Second, be very cautious around buying real estate. It will be illiquid when you want to sell, and the mortgage and condo fees will choke you over time. Landlords will try to churn units to raise rents (they, too, are being choked by their mortgages) so ride it out. The less you owe, the easier it’ll go.
You can buy when and if you see a period of stability for yourself — if you do, accelerate your payments and get out from under as fast as you can, and don’t pay for space you don’t need. Four child families were comfortably raised in 900 sq ft bungalows sixty years ago. That’s a lot cheaper than the 3,000+ considered “essential” for a family that large today.
Third, be employed. If the best you can get is flipping burgers or pouring coffees, accept it. some income is better than none. A year later, at least your résumé says you don’t quit.

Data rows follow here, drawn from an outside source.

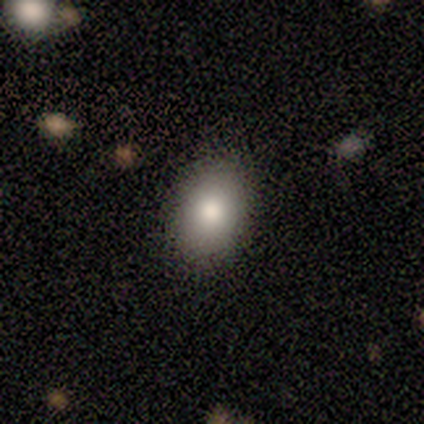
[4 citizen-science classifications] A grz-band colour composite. It shows a smooth galaxy with no disk features (100%) that is in between round and cigar-shaped (75%). Merging: none (75%).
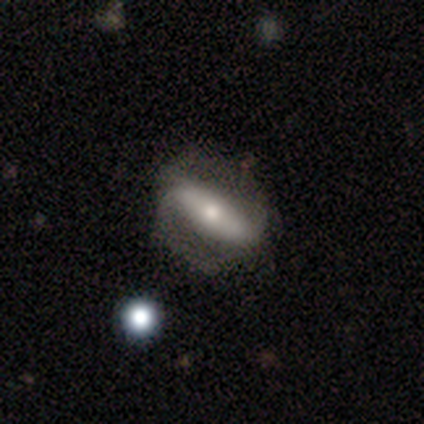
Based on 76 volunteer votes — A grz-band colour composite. It shows a featured or disk galaxy (67%) with a strong bar (64%), 2 (79%) loose (47%) spiral arms (81%) and a moderate central bulge (70%). Merging: none (36%).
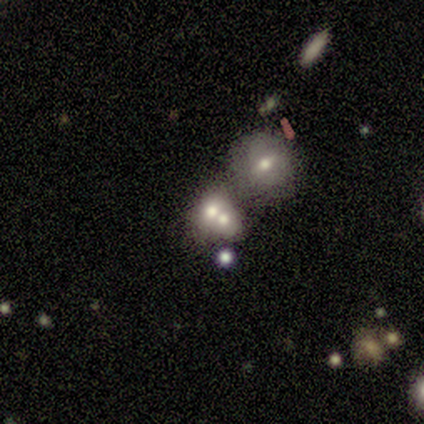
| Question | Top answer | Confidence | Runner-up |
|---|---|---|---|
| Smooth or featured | smooth | 46% | featured or disk (31%) |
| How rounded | round | 67% | in between (33%) |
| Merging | merger | 80% | none (13%) |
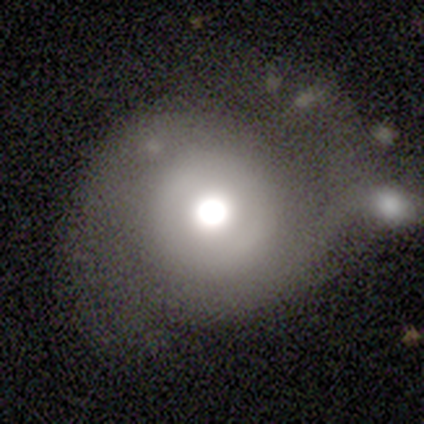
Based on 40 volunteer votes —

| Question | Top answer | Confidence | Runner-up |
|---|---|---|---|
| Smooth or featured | featured or disk | 42% | smooth (40%) |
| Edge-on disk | no | 100% | — |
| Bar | no | 88% | weak (12%) |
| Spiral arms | yes | 59% | no (41%) |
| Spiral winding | loose | 50% | tight (40%) |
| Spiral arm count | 2 | 80% | can't tell (20%) |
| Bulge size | moderate | 47% | large (29%) |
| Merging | none | 48% | major disturbance (24%) |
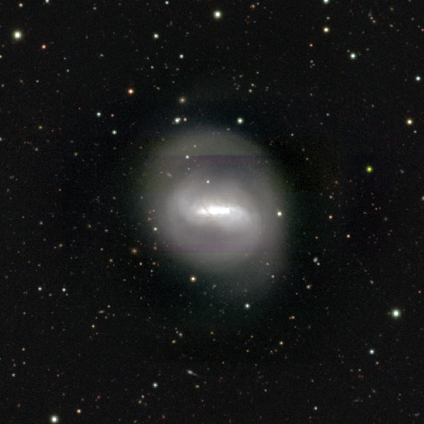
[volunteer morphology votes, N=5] Smooth or featured? 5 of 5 (100%) said featured or disk. Edge-on disk? 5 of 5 (100%) said no. Bar? 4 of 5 (80%) said strong. Spiral arms? 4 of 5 (80%) said yes. Spiral winding? 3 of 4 (75%) said tight. Spiral arm count? 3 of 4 (75%) said 2. Bulge size? 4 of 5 (80%) said moderate. Merging? 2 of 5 (40%, tied with minor disturbance) said none.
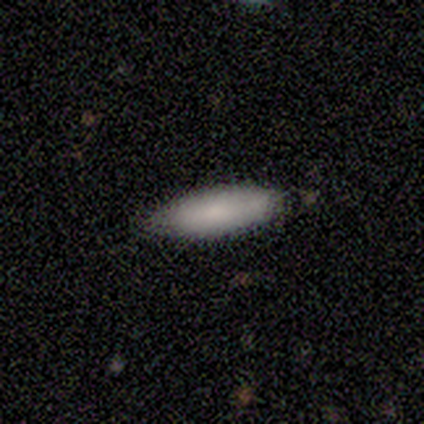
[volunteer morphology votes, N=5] Smooth or featured? smooth (80%)
How rounded? cigar-shaped (100%)
Merging? none (80%)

Fourth, consider the pressure to keep going on — Master’s, Doctorates, certificates galore — with a cynical eye. These are the remaining profit centres in higher education (which hires sessional instructors now rather than tenure-track staff). What do you get out of it? For a solid answer, go. For speculation, avoid it: it’ll still be there in a few years and they’ll take you part-time to get your money when you go back (if you do).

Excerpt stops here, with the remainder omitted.